EINFÜHRUNG
Osteomyelitis (OM) ist eine entzündliche Erkrankung des Knochens, die die Markhöhle und die angrenzende Kortikalis betrifft. Sie tritt im Unterkiefer häufiger auf als im Oberkiefer und ist häufig mit Eiterung und Schmerzen verbunden.1 Die Knochenräume sind in der Regel mit Exsudaten gefüllt, die zu Eiterbildung führen können. Die chronische Osteomyelitis kann die Folge einer unbehandelten akuten leichten Entzündung sein oder ohne Vorläufer auftreten. Wenn eine Osteomyelitis im Unterkiefer auftritt, ist sie in der Regel diffuser und weit verbreitet.1-6 Die klinische Untersuchung allein reicht oft aus, um eine chronische Osteomyelitis des Unterkiefers zu diagnostizieren, da die Krankheit fortschreitet und vereitert.1,2 Bei einer chronischen Osteomyelitis ist ein röntgenstrahlendurchlässiges, umschriebenes Bild zu sehen, das zentrale röntgenstrahlendurchlässige Sequester einkapselt, sowie Röntgendurchlässigkeiten des umgebenden Knochens aufgrund einer lokalen osteogenen Reaktion.7 Patienten mit aktiver chronischer Osteomyelitis benötigen in der Regel eine langfristige Antibiotikatherapie und einen chirurgischen Eingriff.7 Die Behandlung erfordert sowohl eine Antibiotikatherapie als auch ein chirurgisches Débridement, d. h. der nekrotische Knochen muss vollständig entfernt werden, bis der darunter liegende Knochen zu bluten beginnt.7 Obwohl die meisten Fälle von OM im Kieferbereich zahnmedizinischen Ursprungs sind, sind auch andere Infektionsquellen möglich.2 Obwohl eine primäre OM nach der Extraktion parodontal betroffener Zähne selten ist, ist sie dennoch sowohl für den Patienten als auch für den Zahnarzt von Bedeutung. Der folgende Fallbericht beschreibt das Auftreten von OM und wie es behandelt wurde.
Abbildung 1. Die Röntgenaufnahme vor der Extraktion bestätigt das Vorhandensein einer tiefen parodontalen Tasche distal des linken unteren Backenzahns.
Abbildung 2. Röntgenbild nach der Extraktion, das die nicht heilende Alveole zeigt.

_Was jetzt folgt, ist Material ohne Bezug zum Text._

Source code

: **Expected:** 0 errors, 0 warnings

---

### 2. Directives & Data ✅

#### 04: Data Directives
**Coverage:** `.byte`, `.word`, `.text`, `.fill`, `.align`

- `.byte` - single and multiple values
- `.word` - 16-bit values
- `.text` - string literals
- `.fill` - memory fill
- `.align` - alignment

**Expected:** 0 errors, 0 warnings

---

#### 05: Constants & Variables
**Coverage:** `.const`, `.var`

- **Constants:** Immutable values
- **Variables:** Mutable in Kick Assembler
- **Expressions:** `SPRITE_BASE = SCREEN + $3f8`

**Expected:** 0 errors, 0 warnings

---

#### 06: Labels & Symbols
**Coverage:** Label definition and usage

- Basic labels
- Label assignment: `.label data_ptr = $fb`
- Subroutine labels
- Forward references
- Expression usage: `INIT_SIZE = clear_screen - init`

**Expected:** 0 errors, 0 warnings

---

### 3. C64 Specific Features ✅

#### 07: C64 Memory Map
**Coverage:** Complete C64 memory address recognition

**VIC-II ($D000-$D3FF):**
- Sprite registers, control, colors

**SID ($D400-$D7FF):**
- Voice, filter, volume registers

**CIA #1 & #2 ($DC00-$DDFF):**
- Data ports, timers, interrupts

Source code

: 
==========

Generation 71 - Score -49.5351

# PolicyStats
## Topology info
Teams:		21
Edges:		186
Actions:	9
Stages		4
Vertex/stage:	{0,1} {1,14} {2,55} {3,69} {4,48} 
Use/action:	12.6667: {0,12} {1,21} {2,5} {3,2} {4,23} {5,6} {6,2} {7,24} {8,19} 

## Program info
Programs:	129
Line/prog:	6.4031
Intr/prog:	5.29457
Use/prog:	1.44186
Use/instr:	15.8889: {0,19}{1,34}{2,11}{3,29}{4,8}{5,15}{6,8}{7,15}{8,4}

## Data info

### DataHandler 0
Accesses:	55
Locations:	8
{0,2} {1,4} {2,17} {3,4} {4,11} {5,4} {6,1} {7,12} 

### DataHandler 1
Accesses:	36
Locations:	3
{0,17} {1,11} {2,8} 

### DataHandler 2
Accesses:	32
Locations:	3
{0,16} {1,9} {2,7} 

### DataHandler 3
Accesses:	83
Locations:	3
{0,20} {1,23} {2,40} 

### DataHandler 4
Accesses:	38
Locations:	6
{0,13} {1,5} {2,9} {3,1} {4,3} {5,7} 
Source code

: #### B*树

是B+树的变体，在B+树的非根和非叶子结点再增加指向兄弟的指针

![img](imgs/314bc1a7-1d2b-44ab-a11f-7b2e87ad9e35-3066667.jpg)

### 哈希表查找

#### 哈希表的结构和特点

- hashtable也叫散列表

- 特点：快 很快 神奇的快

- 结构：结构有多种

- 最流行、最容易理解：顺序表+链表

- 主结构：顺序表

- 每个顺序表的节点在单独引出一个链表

Abbildung 3. Röntgenbild, das das Vorhandensein eines Sequestrums in der Pfanne zeigt.
Abbildung 4. Röntgenbild, 3 Monate postoperativ, zeigt die knöcherne Konsolidierung in der Pfanne.
Abbildung 5. Histopathologie der chronischen Osteomyelitis (H&E x 400). Man beachte das unregelmäßige Fragment des devitalisierten Knochens. Dieses ist von dichtem fibrösem Gewebe umgeben, das stark von Lymphozyten, Plasmazellen und einigen Granulozyten infiltriert ist.
FALLBERICHT
Eine 62-jährige Frau wurde zur Behandlung einer chronischen Infektion und von Schmerzen nach der Extraktion des zweiten Molaren des linken Unterkiefers in Lokalanästhesie durch ihren Allgemeinzahnarzt in unsere Klinik überwiesen. Sie befand sich in einem guten Allgemeinzustand und war nicht drogenabhängig. Ihre Röntgenuntersuchung vor der Extraktion bestätigte das Vorhandensein einer tiefen distalen Parodontaltasche (Abbildung 1). Nach der Extraktion entwickelte sie Schmerzen, eine chronische Infektion und Ausfluss (Abbildung 2). Sie begab sich erneut zu ihrem Hauszahnarzt, der ihr 10 Tage lang Amoxicillin 500 mg alle 8 Stunden verschrieb. Nachdem sie ihren Zahnarzt mehrfach aufgesucht hatte und ihre Symptome nach 5 Monaten nicht abnahmen, wurde sie an unsere Klinik überwiesen.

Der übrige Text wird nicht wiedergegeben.